А ведь было ещё на улице и тут же торопливо сказанное получившему «сорокушку»: «Сорок от сорокухи!» «На пол-кусаки!»
И совсем уже жалкое: «Хуть крыхточку!»
Может, все это ещё продолжало звучать в душе — мой первый роман — «Здравствуй, Галочкин!» — был о детдомовце, о конфликтующем с комсомольскими «маяками» правдолюбце из «несоюзной молодежи», приехавшем на большую сибирскую стройку якобы «за длинным рублем».
А он за правдой туда ехал, тот мой первый герой.
Как большинство из нас.
С нами так вышло, что мы, привыкшие по-братски помогать своим сверстникам, по-отцовски — тем, кто моложе, поздно вспомнили о своем родительском долге и упустили потом собственных детей — ради названных.
Может быть, то же постепенно произошло с теми из наших старших, кто жил после войны ещё долго, о многом успел забыть, стал к себе слишком снисходителен и любвеобилен уже ко внукам — также, как и мы, минуя детей своих?..
Мальчики, мальчики!..
Теперь-то многих из вас уже нет. На торжественных, круглым датам посвященных вечерах — без них пока не обходятся новые хозяева громадного металлургического комбината, который мы всем скопом отгрохали — путают ваши имена, перевирают фамилии, и звонкие голоса ведущих, пытающихся говорить ну, прямо-таки о преемственности трудовой славы, звучат настолько фальшиво, что настоящие-то доброделатели, рачители и радетели — а сколько, сколько их было! — мучительно ворочаются в гробах своих.
Мы росли под звуки пионерского горна, а молодость многих отгорела потом у доменного горна… Тогда мы мало задумывались, что есть другие слова: горний — духовный — мир.

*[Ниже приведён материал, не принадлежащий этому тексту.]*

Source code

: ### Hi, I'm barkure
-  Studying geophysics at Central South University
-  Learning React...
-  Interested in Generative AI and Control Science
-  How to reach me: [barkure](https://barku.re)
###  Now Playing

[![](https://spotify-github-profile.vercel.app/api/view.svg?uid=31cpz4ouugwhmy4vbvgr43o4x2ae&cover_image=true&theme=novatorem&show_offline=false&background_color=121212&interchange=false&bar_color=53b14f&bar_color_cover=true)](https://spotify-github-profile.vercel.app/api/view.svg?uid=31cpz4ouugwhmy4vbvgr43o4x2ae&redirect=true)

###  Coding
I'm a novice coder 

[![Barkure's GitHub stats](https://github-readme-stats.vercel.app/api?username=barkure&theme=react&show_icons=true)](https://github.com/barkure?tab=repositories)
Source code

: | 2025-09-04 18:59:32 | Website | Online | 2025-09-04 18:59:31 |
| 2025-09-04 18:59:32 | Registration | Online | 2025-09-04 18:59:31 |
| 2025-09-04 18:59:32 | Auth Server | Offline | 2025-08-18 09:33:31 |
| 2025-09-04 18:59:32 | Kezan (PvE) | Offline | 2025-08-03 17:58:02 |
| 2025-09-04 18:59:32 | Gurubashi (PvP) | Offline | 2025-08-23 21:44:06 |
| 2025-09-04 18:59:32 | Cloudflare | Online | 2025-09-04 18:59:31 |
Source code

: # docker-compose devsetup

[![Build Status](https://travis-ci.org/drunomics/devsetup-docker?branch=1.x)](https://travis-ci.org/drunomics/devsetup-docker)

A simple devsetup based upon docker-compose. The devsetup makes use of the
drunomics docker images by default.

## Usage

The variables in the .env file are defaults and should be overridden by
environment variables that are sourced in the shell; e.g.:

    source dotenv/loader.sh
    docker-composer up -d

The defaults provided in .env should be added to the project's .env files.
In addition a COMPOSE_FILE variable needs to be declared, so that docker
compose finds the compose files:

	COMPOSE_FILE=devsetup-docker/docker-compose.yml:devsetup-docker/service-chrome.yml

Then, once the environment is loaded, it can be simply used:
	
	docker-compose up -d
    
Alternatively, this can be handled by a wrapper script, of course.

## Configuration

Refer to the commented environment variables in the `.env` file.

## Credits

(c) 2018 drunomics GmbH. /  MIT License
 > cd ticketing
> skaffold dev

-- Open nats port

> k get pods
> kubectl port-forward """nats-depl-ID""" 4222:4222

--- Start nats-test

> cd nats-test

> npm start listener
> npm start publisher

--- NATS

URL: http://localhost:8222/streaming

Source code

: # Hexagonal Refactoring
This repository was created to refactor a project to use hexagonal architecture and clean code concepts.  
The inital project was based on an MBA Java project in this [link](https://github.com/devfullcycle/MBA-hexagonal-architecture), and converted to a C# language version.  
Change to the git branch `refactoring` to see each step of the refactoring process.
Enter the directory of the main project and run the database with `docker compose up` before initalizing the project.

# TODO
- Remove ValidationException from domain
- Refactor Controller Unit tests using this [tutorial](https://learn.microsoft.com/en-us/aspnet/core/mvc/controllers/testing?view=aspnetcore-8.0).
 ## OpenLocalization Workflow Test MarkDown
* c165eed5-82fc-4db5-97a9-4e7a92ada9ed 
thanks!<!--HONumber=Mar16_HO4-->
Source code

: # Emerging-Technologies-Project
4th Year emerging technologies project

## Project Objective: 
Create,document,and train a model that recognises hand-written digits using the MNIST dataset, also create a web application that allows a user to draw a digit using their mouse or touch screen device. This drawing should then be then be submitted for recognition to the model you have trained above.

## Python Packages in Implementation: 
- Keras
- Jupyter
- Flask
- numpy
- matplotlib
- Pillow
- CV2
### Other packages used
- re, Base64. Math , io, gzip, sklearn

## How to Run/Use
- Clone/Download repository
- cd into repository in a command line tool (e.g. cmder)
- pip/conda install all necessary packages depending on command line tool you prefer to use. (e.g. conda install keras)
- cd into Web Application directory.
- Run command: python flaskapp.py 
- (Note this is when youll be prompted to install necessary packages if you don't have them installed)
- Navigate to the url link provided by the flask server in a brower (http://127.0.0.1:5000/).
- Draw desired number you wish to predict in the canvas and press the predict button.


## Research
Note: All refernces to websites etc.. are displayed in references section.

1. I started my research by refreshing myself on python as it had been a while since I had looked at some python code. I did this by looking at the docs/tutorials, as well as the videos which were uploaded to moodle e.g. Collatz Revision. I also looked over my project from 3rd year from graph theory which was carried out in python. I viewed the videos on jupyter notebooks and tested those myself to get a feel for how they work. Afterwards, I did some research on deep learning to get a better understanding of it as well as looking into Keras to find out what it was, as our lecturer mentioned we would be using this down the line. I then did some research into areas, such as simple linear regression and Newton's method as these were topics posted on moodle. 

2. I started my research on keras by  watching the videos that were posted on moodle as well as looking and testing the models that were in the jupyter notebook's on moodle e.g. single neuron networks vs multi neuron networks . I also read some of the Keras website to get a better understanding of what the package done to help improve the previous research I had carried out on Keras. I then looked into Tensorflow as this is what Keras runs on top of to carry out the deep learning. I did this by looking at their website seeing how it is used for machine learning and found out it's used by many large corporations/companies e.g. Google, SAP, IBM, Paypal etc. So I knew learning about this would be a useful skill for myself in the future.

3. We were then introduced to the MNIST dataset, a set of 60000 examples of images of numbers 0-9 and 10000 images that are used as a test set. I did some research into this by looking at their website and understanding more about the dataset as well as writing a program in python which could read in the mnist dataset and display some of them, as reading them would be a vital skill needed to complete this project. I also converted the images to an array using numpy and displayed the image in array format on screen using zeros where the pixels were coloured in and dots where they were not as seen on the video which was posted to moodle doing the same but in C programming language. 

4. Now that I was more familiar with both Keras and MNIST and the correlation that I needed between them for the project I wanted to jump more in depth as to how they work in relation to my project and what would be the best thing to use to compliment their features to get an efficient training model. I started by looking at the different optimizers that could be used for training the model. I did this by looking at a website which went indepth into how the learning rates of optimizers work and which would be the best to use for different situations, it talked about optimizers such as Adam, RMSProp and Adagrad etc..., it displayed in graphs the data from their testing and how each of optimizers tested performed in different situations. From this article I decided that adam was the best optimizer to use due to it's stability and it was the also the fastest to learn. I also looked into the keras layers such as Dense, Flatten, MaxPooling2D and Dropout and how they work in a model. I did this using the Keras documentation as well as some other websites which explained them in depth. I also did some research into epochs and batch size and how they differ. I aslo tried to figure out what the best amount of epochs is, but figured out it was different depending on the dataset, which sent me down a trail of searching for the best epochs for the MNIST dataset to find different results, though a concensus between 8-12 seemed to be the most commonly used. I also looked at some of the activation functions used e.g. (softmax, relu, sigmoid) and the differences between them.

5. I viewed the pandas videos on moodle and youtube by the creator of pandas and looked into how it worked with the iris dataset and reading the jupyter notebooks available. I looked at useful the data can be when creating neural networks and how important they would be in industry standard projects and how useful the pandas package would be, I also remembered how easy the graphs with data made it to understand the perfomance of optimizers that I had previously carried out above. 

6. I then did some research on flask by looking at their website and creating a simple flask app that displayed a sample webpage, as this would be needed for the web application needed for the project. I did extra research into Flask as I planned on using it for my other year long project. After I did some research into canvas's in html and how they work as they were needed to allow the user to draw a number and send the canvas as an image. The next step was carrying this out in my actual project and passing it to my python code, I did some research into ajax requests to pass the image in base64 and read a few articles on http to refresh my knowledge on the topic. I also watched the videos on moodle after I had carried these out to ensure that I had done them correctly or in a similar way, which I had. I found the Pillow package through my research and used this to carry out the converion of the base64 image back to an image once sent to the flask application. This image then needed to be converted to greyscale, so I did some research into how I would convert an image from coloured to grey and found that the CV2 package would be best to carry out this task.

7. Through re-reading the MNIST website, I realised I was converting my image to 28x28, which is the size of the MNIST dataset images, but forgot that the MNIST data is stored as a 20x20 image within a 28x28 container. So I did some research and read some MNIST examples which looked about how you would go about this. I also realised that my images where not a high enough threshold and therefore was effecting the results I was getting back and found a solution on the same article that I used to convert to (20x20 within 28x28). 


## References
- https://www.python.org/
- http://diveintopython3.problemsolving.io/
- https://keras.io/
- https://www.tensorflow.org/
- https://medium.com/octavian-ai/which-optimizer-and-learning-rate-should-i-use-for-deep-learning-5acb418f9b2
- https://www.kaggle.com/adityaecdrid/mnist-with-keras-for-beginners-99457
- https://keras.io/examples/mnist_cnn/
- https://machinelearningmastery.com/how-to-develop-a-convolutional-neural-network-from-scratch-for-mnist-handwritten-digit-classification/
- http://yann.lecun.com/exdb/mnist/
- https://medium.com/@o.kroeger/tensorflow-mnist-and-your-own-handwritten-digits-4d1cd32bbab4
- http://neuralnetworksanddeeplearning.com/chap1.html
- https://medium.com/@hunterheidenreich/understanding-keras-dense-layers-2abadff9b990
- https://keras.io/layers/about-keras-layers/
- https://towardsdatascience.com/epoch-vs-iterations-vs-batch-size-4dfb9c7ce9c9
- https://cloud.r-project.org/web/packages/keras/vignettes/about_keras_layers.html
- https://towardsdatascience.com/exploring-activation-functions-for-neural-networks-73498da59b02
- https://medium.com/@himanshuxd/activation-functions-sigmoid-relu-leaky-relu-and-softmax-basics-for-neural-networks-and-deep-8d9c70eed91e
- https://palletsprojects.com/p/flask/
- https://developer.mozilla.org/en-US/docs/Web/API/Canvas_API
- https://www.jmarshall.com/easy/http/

Есть горняя — небеса, куда отлетают души праведников.
Сколькие из вас, мальчики, хоть не носили на шее крестика, сердцем были чисты и жили высокими помыслами!.. И каково вам из благостной, со всем примиряющей горней видеть состарившихся подружек юности, которые в любимом нашем поселке, теперь полуразвалившемся, с несвежими полиэтиленовыми пакетами в руках обходят грязные свалки: в один — что можно доесть, в другой — что ещё можно доносить…
В силу общительного характера, природного любопытства и стародавней казачьей способности прирастать корнями к дальним краям я дольше многих других оставался у ярого огня, который беспощадно сжигает всех, кто вблизи, но чуть ли не родственным теплом согревает стоящих поодаль простодушных зевак… И временами мне становилось совестно перед теми, у кого нет этой возможности: из жестокого плена сегодняшних обстоятельств хоть ненадолго вернуться на волю нашего прошлого.
Пытался оправдывать себя тем, что это как бы непременное условие профессии: за всяким действом наблюдать от начала и до поры, пока хватит сил… Недаром о тебе ещё с давних пор: мол, летописец. Так неужели сопутствующие этому некоторые преимущества напрочь исключены?